Rising Mortgage Rates Won’t Derail Homebuying Demand in 2022, Fleming Says
An increase in the number of U.S. households as the economy emerges from the pandemic will support home sales in 2022 even as mortgage rates rise, according to Mark Fleming, chief economist of First American, the nation’s largest title insurer.
The number of households fell 2.4% in 2020 to 128.5 million from 2019's record high of 128.6 million, the first decline in Census Bureau data going back to 1948. As families emerge from bunking in together during the pandemic, more people will need their own homes, supporting demand for property, Fleming said.
“While rising mortgage rates may reduce affordability in 2022, it’s important to note that each rising-rate environment is different and influenced by a variety of economic trends, and the rising rates we see today are driven by a recovering economy,” Fleming said.
An increase in mortgage rates led to declining existing-home sales in only two of the six rising-rate eras of the past three decades, Fleming said. The first example was 1994, as the Fed hiked its benchmark rate to cool an overheating economy, and the second was the 2008 housing bust, he said.
“Existing-home sales don’t always slow down when mortgage rates rise and are often more influenced by why mortgage rates are rising,” said Fleming, without specifying the size of the projected increase in property sales during 2022.
The four times rates rose without derailing homebuying demand include 2013, when the Federal Reserve's decision to pull back from a bond-purchasing program caused rates to spike more than a percentage point over two months, Fleming said.
Another example was in 2017, when it took almost a year of rising rates before the pace of existing-home sales started to soften, he said.
“Context matters and each rising-rate era is different,” he said. “The housing market’s response to rising rates depends on the reason why rates are rising.”
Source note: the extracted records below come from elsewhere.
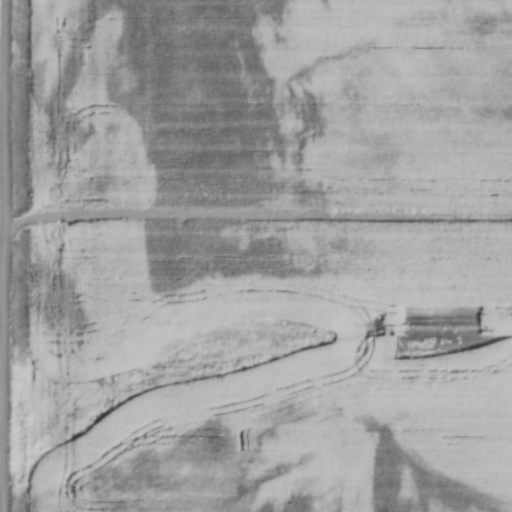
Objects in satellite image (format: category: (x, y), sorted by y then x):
road: (9, 256)
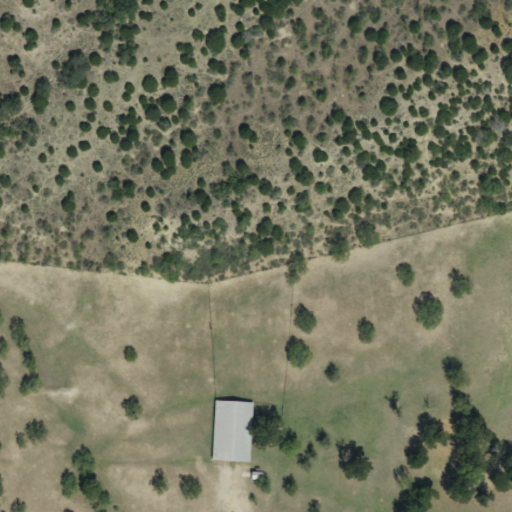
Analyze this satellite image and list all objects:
building: (228, 431)
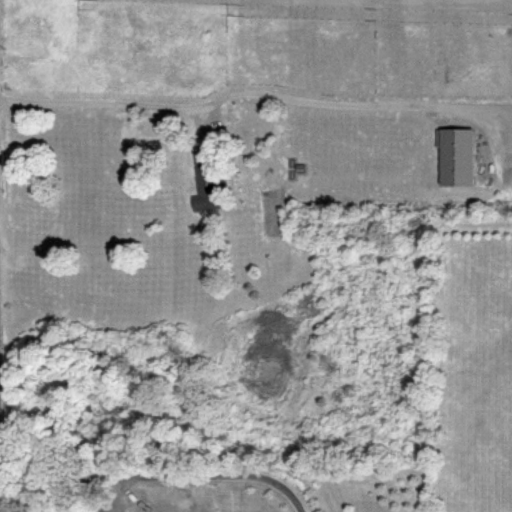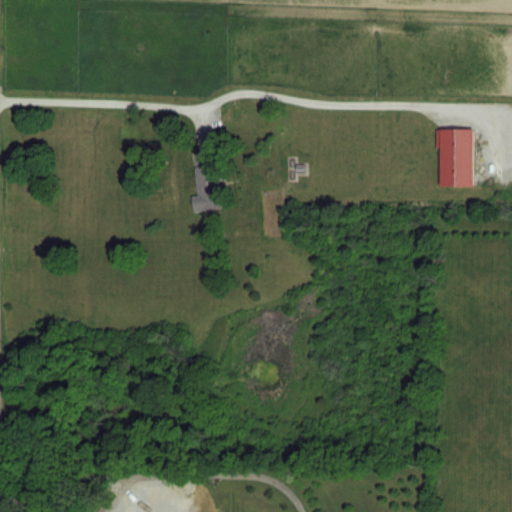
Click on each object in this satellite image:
road: (242, 93)
building: (236, 116)
building: (206, 181)
road: (225, 474)
road: (62, 478)
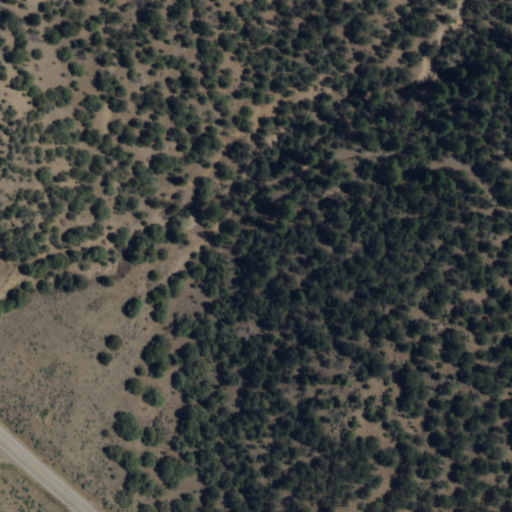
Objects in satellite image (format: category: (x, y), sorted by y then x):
road: (43, 473)
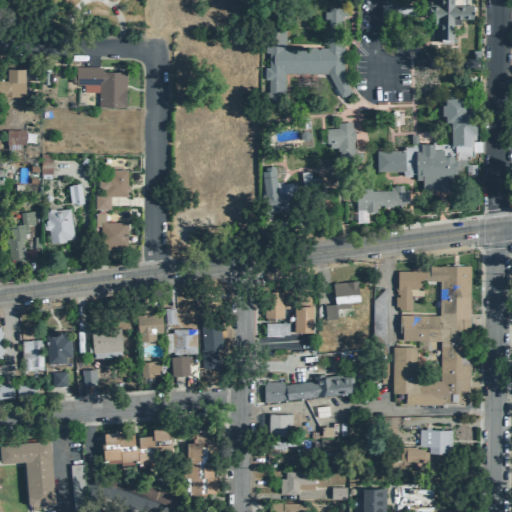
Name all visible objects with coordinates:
road: (96, 1)
building: (280, 2)
building: (445, 15)
building: (444, 18)
road: (373, 43)
road: (77, 49)
building: (305, 55)
building: (302, 56)
parking lot: (376, 59)
road: (451, 65)
building: (15, 83)
building: (15, 85)
building: (106, 85)
building: (105, 87)
road: (497, 115)
building: (456, 124)
building: (18, 138)
building: (340, 138)
building: (340, 140)
building: (433, 149)
road: (156, 163)
building: (47, 164)
building: (44, 166)
building: (421, 166)
building: (468, 168)
building: (0, 175)
building: (3, 179)
building: (110, 187)
building: (113, 188)
building: (286, 191)
building: (75, 192)
building: (272, 192)
building: (77, 194)
building: (379, 197)
building: (379, 198)
road: (133, 200)
road: (493, 212)
road: (83, 216)
road: (511, 219)
road: (438, 220)
building: (61, 224)
building: (57, 225)
road: (503, 229)
building: (113, 231)
road: (478, 231)
building: (111, 233)
building: (20, 236)
road: (494, 245)
road: (363, 260)
road: (247, 264)
road: (326, 278)
building: (340, 298)
building: (341, 298)
building: (271, 302)
building: (275, 304)
road: (243, 305)
building: (303, 308)
building: (298, 309)
building: (376, 315)
building: (377, 318)
building: (147, 325)
building: (151, 326)
building: (274, 328)
building: (279, 329)
building: (432, 334)
road: (252, 337)
building: (432, 337)
building: (104, 339)
building: (208, 339)
building: (181, 341)
building: (212, 341)
road: (271, 341)
building: (108, 342)
building: (56, 344)
building: (60, 347)
building: (0, 351)
building: (30, 354)
building: (34, 355)
road: (238, 358)
road: (247, 358)
building: (177, 365)
building: (183, 365)
road: (273, 367)
building: (148, 368)
building: (152, 369)
road: (493, 371)
road: (478, 373)
road: (506, 375)
building: (87, 376)
building: (91, 377)
building: (56, 378)
building: (60, 379)
road: (388, 379)
building: (306, 386)
building: (32, 387)
building: (313, 387)
building: (5, 390)
road: (502, 390)
building: (24, 391)
road: (94, 394)
road: (120, 406)
road: (361, 409)
building: (320, 410)
road: (439, 419)
building: (277, 424)
building: (281, 425)
building: (324, 430)
building: (329, 431)
building: (361, 432)
building: (433, 439)
building: (435, 440)
road: (239, 441)
building: (279, 444)
building: (331, 444)
building: (135, 446)
building: (413, 454)
building: (417, 456)
building: (198, 461)
building: (204, 461)
road: (59, 462)
road: (502, 464)
building: (31, 467)
building: (36, 468)
building: (77, 471)
building: (296, 481)
building: (301, 481)
road: (93, 483)
building: (75, 488)
building: (147, 491)
building: (336, 492)
building: (340, 493)
road: (281, 496)
building: (371, 499)
road: (251, 505)
building: (291, 507)
building: (422, 508)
Home financing costs are increasing as the Federal Reserve speeds up the planned taper of the more than $3 trillion of bond purchases it made to support the economy in the first half of the pandemic.
Mortgage rates likely will gain half a percentage point over the coming 12 months, according to a forecast from the National Association of Realtors. The average U.S. rate for a 30-year fixed home loan probably will be 3.7% in 2022's fourth quarter, up from 3.1% in the current quarter, NAR said.